А 20-го мая в Блумфонтейне я пробежал марафонскую дистанцию. Один из всего нашего интерната, повергнув в изумление мистера Закли, который клялся, что настоящего марафонца нужно тренировать много лет, я преодолел сорок два километра с результатом, лучшим, чем все остальные тринадцать участников забега, ненамного уступающим олимпийскому рекорду — и на финише улыбался, чувствуя себя лучше, чем когда-либо за последние месяцы. Я не чувствовал себя в тот момент Димитрисом Войцеховским. Но и Алексом Сандерсом, как хотелось бы ублюдку Петье, я не был. Я был всего лишь порывом ветра, шумом кроссовок, ритмично стучащих по асфальту. Всем и никем. И в моей голове не было ни единой мысли — ни своей, ни чужой.

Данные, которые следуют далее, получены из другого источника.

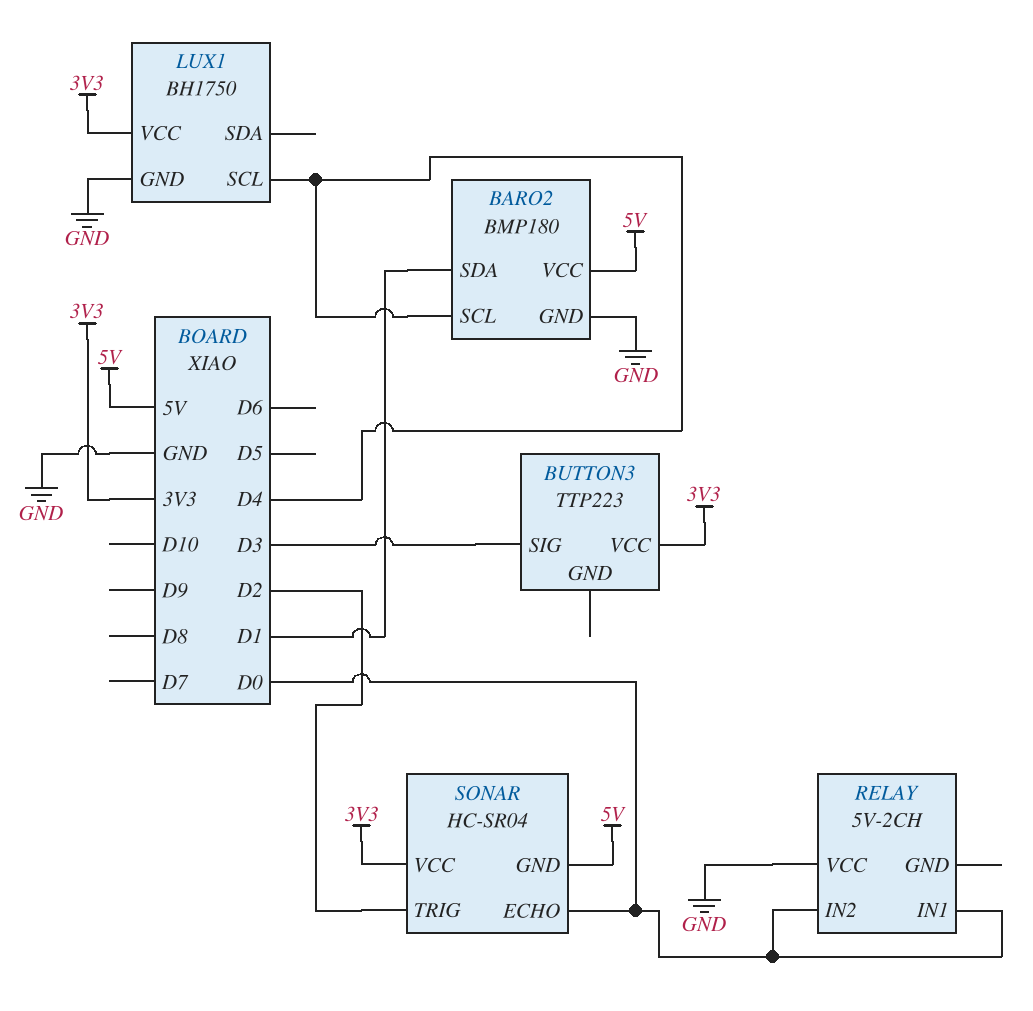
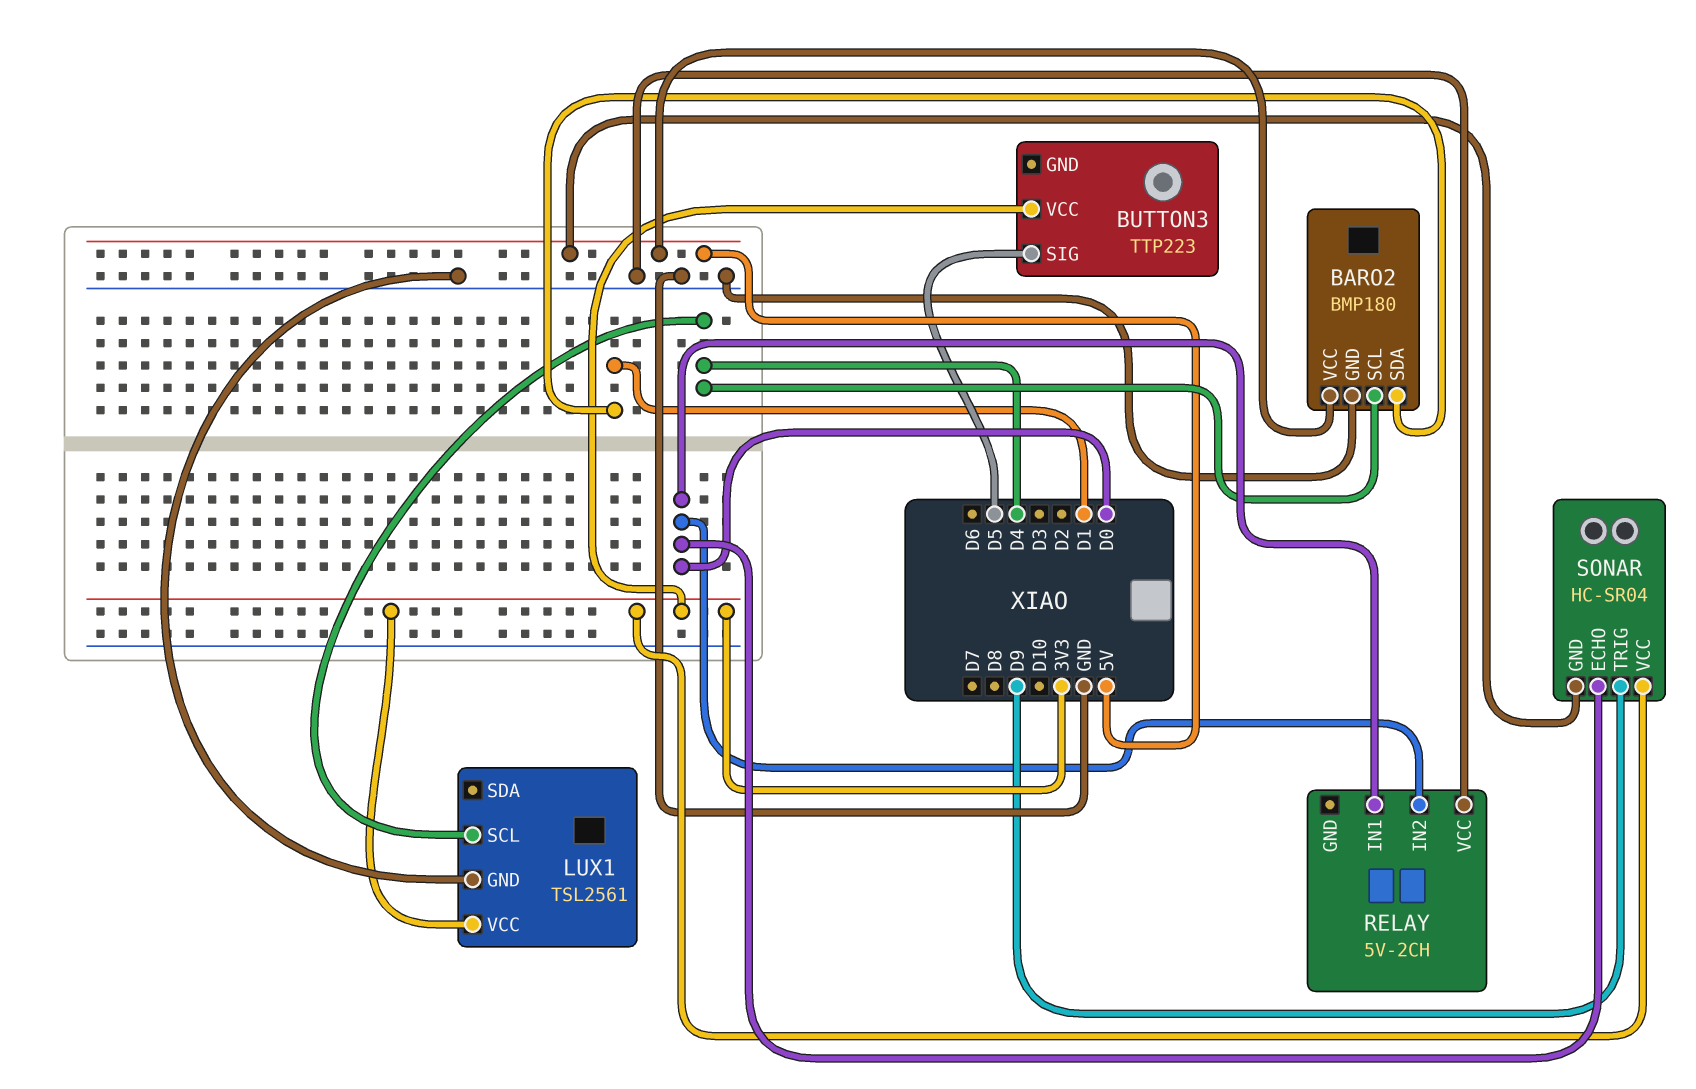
BUTTON3 pin SIG: D3 -> D5
LUX1: BH1750 -> TSL2561
SONAR pin TRIG: D2 -> D9

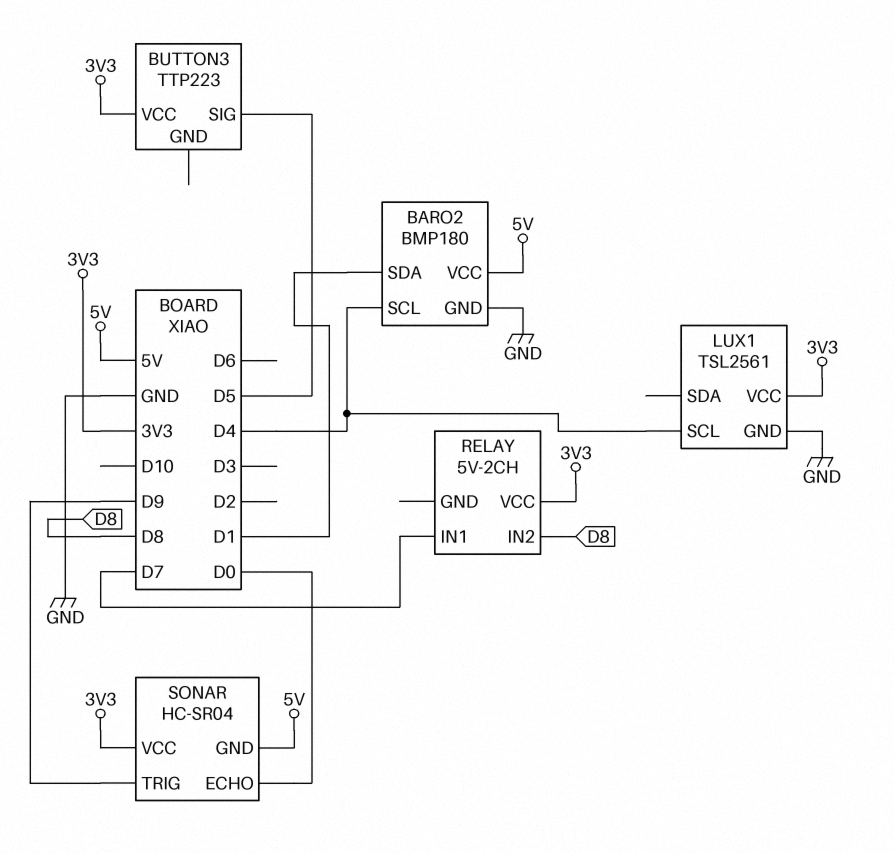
RELAY pin IN1: D0 -> D7
RELAY pin IN2: D0 -> D8
RELAY pin VCC: GND -> 3V3

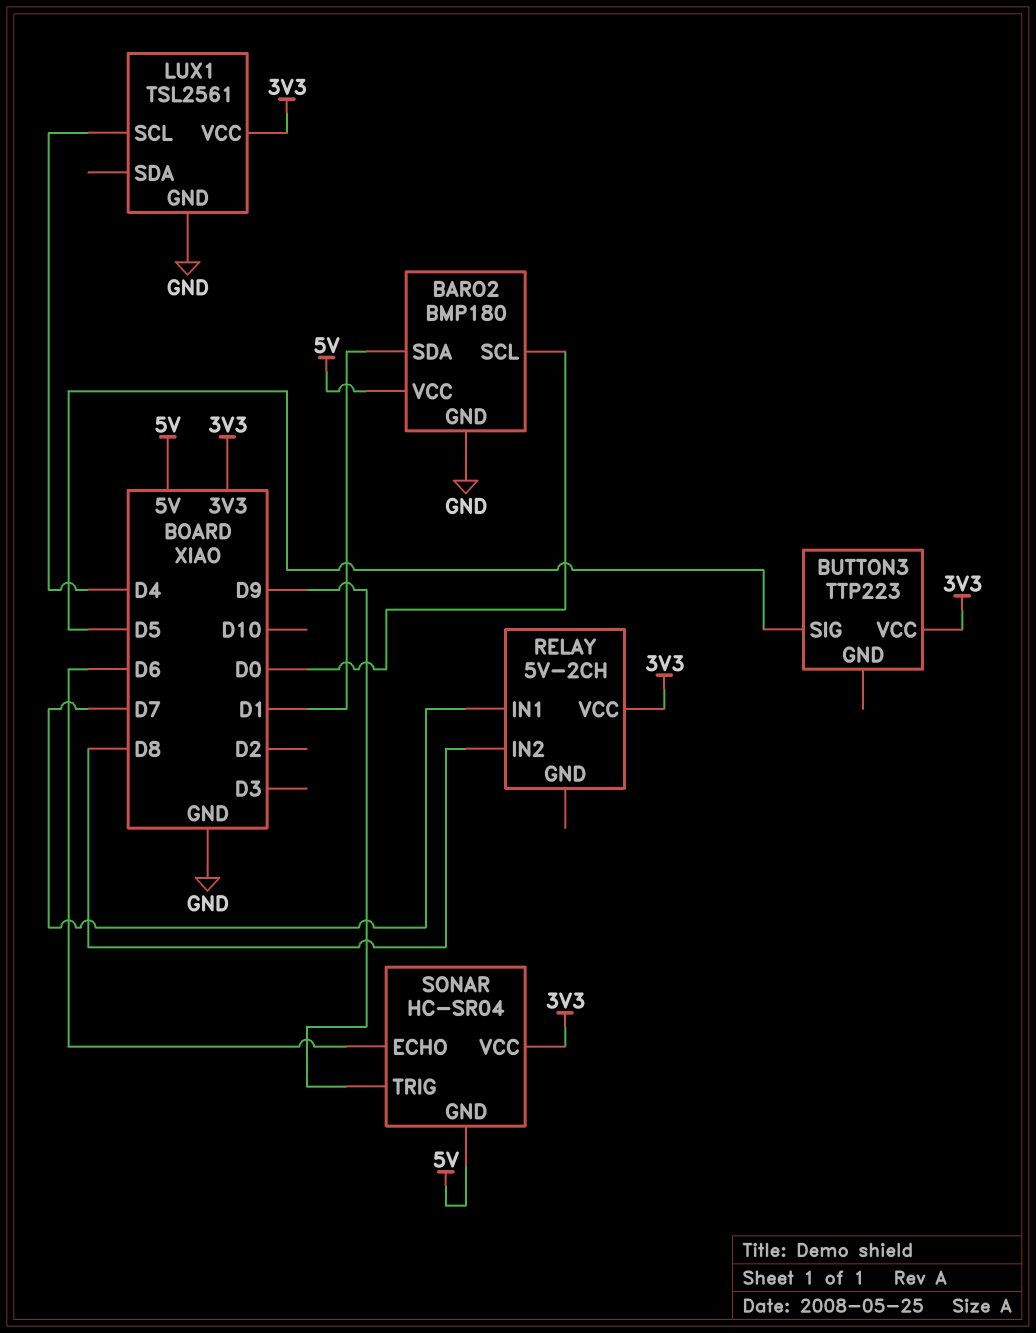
BARO2 pin SCL: D4 -> D0
SONAR pin ECHO: D0 -> D6

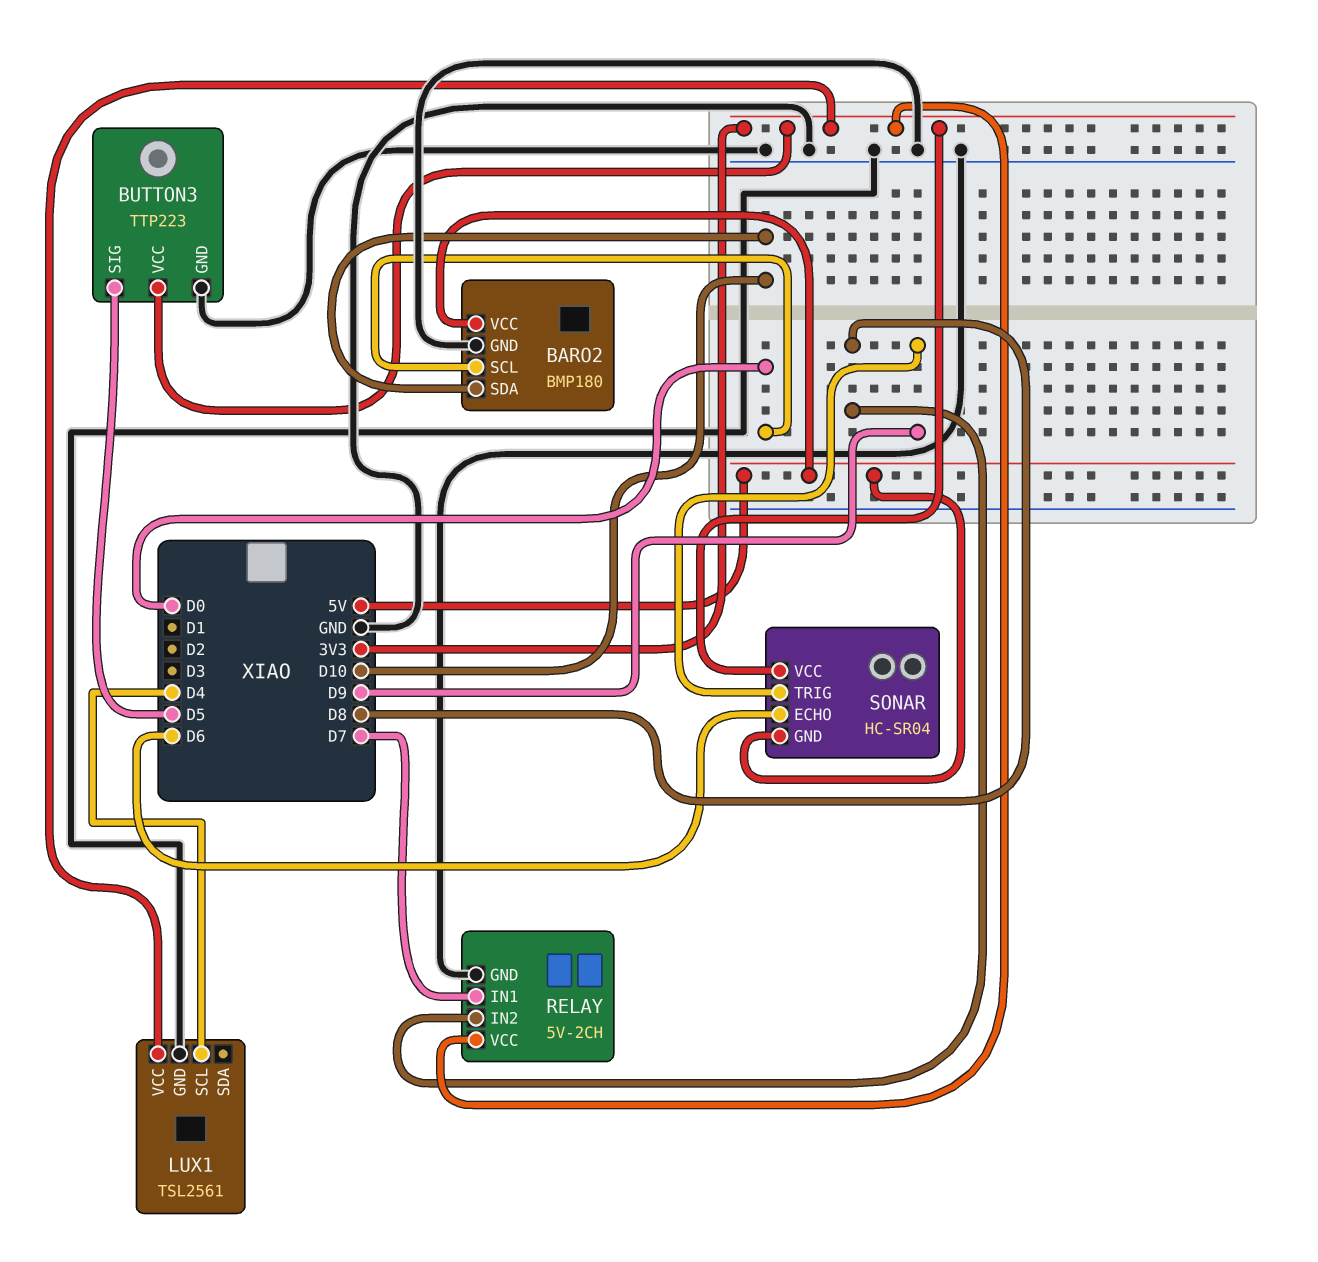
BARO2 pin SDA: D1 -> D10
BUTTON3 pin GND: none -> GND
RELAY pin GND: none -> GND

В середине июня, перед началом сессии, я победил в соревнованиях сети «Вознесение» по триатлону, став одним из немногих учеников, завоевавших первенство сразу в нескольких, совершенно разных, видах спорта — бокс, марафонский бег и триатлон. О том, что я также входил в команды по регби и академической гребле, даже не вспоминали. Парни из других интернатов, отставшие от меня еще в середине дистанции, ни за что бы не поверили, что два из предшествующих семи дней я провел запертым в четырех стенах, наказанный за очередное нелепое нарушение, выдуманное директором, а остальные пять, в основном, готовился к экзаменам.
«Ну ты прям супермен», — сказал мне после этого Ши, хотя я думал, что его уже не удивишь моими спортивными успехами. Рина улыбнулась мне издалека и показала большой палец, но подходить не стала — это был слишком простой способ снова угодить в «зубрильную яму», в чем мы с ней уже давно смогли убедиться. Она часто бывала там, как и мои парни — Ши, Шон и Серега.
Директор интерната не был глупцом и понимал, что сломать меня можно через издевательства над теми, кто был мне хоть сколько-нибудь дорог. Это хорошо действовало, и я, наверное, уступил бы ему, чтобы облегчить их страдания — но они сами разубедили меня в этом. «Тайные разговоры» были все еще в ходу, и во время одного из таких Хон горячо признался мне, что восхищается моим упорством и предпочтет просидеть в «карцере» весь остаток своего срока, нежели позволит Петье восторжествовать. Того же мнения был и Шон. «Покажи им», — нацарапал он на своем «пип-бое». Я не рисковал приближаться к Рине, но видел все в ее глазах. Что до Сереги — этот простодушный добряк открыто говорил мне, что он всегда со мной, и его честные глаза говорили о том же.
Даже со стороны остальных членов отряда, которые, казалось бы, должны были возненавидеть меня за все те проблемы, которые достаются им по моей вине (а ведь не проходило ни дня, чтобы Поль хоть раз не напомнил им об этом), я чувствовал немую поддержку. Ральф, хотя я и знал, что его подзуживает к этому Кито, даже не пытался относиться к своим обязанностям старосты иначе, чем к формальности. Я оставался их неформальным лидером. Что бы ни случилось, они оставались одной командой, готовы были страдать вместе со мной — и от сознания этого меня переполняла гордость, благодарность и упрямая спортивная злость. И, не в последнюю очередь благодаря им — я выдержал.
Сегодня японец выглядел чуть менее злым, чем обычно. Видно, предвкушал предстоящий отпуск.